_Exercise brief_
Set down all of the data exactly. Pictures stay out of the copy.

================

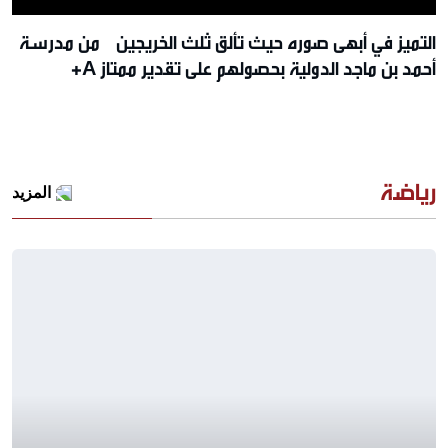
التميز في أبهى صوره حيث تألق ثلث الخريجين من مدرسة
أحمد بن ماجد الدولية بحصولهم على تقدير ممتاز A+
رياضة
المزيد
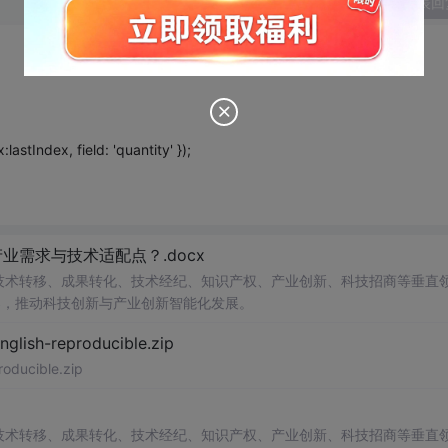
发表回
lastIndex, field: 'quantity' });
需求与技术适配点？.docx
在技术转移、成果转化、技术经纪、知识产权、产业创新、科技招商等垂直
案，推动科技创新与产业创新智能化发展。
h-reproducible.zip
ucible.zip
在技术转移、成果转化、技术经纪、知识产权、产业创新、科技招商等垂直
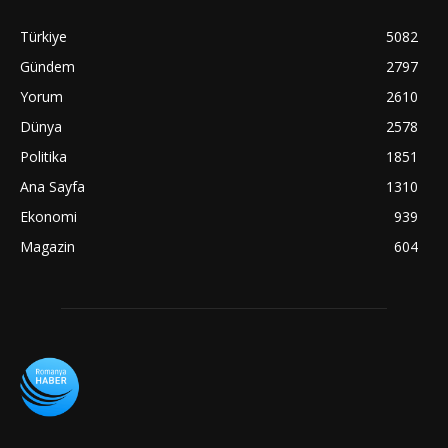
Türkiye
5082
Gündem
2797
Yorum
2610
Dünya
2578
Politika
1851
Ana Sayfa
1310
Ekonomi
939
Magazin
604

================

_Your solution_
التميز في أبهى صوره حيث تألق ثلث الخريجين من مدرسة
أحمد بن ماجد الدولية بحصولهم على تقدير ممتاز A+
رياضة
المزيد
发表回
lastIndex, field: 'quantity' });
需求与技术适配点？.docx
在技术转移、成果转化、技术经纪、知识产权、产业创新、科技招商等垂直
案，推动科技创新与产业创新智能化发展。
h-reproducible.zip
ucible.zip
在技术转移、成果转化、技术经纪、知识产权、产业创新、科技招商等垂直
Türkiye
5082
Gündem
2797
Yorum
2610
Dünya
2578
Politika
1851
Ana Sayfa
1310
Ekonomi
939
Magazin
604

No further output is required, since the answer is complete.